EXERCISE PROMPT |
Output all the data below verbatim.

BEGIN SUPPLIED MATERIAL

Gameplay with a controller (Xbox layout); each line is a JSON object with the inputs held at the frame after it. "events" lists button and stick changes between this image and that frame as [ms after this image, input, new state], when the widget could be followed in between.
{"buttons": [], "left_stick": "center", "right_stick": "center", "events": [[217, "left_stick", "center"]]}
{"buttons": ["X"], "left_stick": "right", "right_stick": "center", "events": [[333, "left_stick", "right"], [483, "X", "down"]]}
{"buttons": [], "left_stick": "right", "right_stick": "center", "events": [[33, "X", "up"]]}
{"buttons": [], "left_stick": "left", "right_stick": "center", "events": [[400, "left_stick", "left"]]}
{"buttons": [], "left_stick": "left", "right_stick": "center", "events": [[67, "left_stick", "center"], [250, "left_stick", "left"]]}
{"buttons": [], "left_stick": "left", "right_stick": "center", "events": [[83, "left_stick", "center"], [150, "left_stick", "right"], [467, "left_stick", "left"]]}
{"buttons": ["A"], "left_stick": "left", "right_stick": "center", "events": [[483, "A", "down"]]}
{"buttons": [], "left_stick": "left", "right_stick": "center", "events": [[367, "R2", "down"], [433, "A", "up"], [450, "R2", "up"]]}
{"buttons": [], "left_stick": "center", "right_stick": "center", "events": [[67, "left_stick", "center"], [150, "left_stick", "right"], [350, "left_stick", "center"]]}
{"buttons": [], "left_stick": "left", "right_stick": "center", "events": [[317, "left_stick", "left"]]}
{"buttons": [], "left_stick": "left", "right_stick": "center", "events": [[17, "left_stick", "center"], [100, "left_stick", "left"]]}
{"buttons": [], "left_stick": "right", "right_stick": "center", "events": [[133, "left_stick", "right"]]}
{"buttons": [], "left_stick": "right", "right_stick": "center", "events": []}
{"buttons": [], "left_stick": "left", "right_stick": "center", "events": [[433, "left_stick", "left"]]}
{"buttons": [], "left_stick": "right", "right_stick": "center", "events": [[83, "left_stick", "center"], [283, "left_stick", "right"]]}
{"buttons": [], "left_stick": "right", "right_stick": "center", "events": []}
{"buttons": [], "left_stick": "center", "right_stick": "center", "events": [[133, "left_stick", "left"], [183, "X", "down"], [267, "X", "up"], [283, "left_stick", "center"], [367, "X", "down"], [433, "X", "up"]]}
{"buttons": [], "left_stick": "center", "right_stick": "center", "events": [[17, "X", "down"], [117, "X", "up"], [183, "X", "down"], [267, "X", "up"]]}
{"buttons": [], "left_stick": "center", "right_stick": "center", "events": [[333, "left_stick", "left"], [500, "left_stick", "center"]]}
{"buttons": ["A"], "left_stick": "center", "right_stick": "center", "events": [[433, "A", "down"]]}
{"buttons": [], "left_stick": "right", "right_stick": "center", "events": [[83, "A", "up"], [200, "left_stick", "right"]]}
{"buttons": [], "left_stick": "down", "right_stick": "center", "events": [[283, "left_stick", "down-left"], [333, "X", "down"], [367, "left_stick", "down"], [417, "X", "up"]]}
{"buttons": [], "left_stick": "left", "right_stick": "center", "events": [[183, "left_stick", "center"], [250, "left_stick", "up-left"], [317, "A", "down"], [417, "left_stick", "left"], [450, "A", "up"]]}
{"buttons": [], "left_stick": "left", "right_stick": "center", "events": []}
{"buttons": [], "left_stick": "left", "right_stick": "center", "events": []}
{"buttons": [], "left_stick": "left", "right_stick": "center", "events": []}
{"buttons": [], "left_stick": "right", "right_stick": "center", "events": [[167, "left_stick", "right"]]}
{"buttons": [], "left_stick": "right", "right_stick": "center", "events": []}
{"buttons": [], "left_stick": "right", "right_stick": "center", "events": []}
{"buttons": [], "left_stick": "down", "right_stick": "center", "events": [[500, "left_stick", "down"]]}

END SUPPLIED MATERIAL

OUTPUT FOR THIS TASK |
Gameplay with a controller (Xbox layout); each line is a JSON object with the inputs held at the frame after it. "events" lists button and stick changes between this image and that frame as [ms after this image, input, new state], when the widget could be followed in between.
{"buttons": [], "left_stick": "center", "right_stick": "center", "events": [[217, "left_stick", "center"]]}
{"buttons": ["X"], "left_stick": "right", "right_stick": "center", "events": [[333, "left_stick", "right"], [483, "X", "down"]]}
{"buttons": [], "left_stick": "right", "right_stick": "center", "events": [[33, "X", "up"]]}
{"buttons": [], "left_stick": "left", "right_stick": "center", "events": [[400, "left_stick", "left"]]}
{"buttons": [], "left_stick": "left", "right_stick": "center", "events": [[67, "left_stick", "center"], [250, "left_stick", "left"]]}
{"buttons": [], "left_stick": "left", "right_stick": "center", "events": [[83, "left_stick", "center"], [150, "left_stick", "right"], [467, "left_stick", "left"]]}
{"buttons": ["A"], "left_stick": "left", "right_stick": "center", "events": [[483, "A", "down"]]}
{"buttons": [], "left_stick": "left", "right_stick": "center", "events": [[367, "R2", "down"], [433, "A", "up"], [450, "R2", "up"]]}
{"buttons": [], "left_stick": "center", "right_stick": "center", "events": [[67, "left_stick", "center"], [150, "left_stick", "right"], [350, "left_stick", "center"]]}
{"buttons": [], "left_stick": "left", "right_stick": "center", "events": [[317, "left_stick", "left"]]}
{"buttons": [], "left_stick": "left", "right_stick": "center", "events": [[17, "left_stick", "center"], [100, "left_stick", "left"]]}
{"buttons": [], "left_stick": "right", "right_stick": "center", "events": [[133, "left_stick", "right"]]}
{"buttons": [], "left_stick": "right", "right_stick": "center", "events": []}
{"buttons": [], "left_stick": "left", "right_stick": "center", "events": [[433, "left_stick", "left"]]}
{"buttons": [], "left_stick": "right", "right_stick": "center", "events": [[83, "left_stick", "center"], [283, "left_stick", "right"]]}
{"buttons": [], "left_stick": "right", "right_stick": "center", "events": []}
{"buttons": [], "left_stick": "center", "right_stick": "center", "events": [[133, "left_stick", "left"], [183, "X", "down"], [267, "X", "up"], [283, "left_stick", "center"], [367, "X", "down"], [433, "X", "up"]]}
{"buttons": [], "left_stick": "center", "right_stick": "center", "events": [[17, "X", "down"], [117, "X", "up"], [183, "X", "down"], [267, "X", "up"]]}
{"buttons": [], "left_stick": "center", "right_stick": "center", "events": [[333, "left_stick", "left"], [500, "left_stick", "center"]]}
{"buttons": ["A"], "left_stick": "center", "right_stick": "center", "events": [[433, "A", "down"]]}
{"buttons": [], "left_stick": "right", "right_stick": "center", "events": [[83, "A", "up"], [200, "left_stick", "right"]]}
{"buttons": [], "left_stick": "down", "right_stick": "center", "events": [[283, "left_stick", "down-left"], [333, "X", "down"], [367, "left_stick", "down"], [417, "X", "up"]]}
{"buttons": [], "left_stick": "left", "right_stick": "center", "events": [[183, "left_stick", "center"], [250, "left_stick", "up-left"], [317, "A", "down"], [417, "left_stick", "left"], [450, "A", "up"]]}
{"buttons": [], "left_stick": "left", "right_stick": "center", "events": []}
{"buttons": [], "left_stick": "left", "right_stick": "center", "events": []}
{"buttons": [], "left_stick": "left", "right_stick": "center", "events": []}
{"buttons": [], "left_stick": "right", "right_stick": "center", "events": [[167, "left_stick", "right"]]}
{"buttons": [], "left_stick": "right", "right_stick": "center", "events": []}
{"buttons": [], "left_stick": "right", "right_stick": "center", "events": []}
{"buttons": [], "left_stick": "down", "right_stick": "center", "events": [[500, "left_stick", "down"]]}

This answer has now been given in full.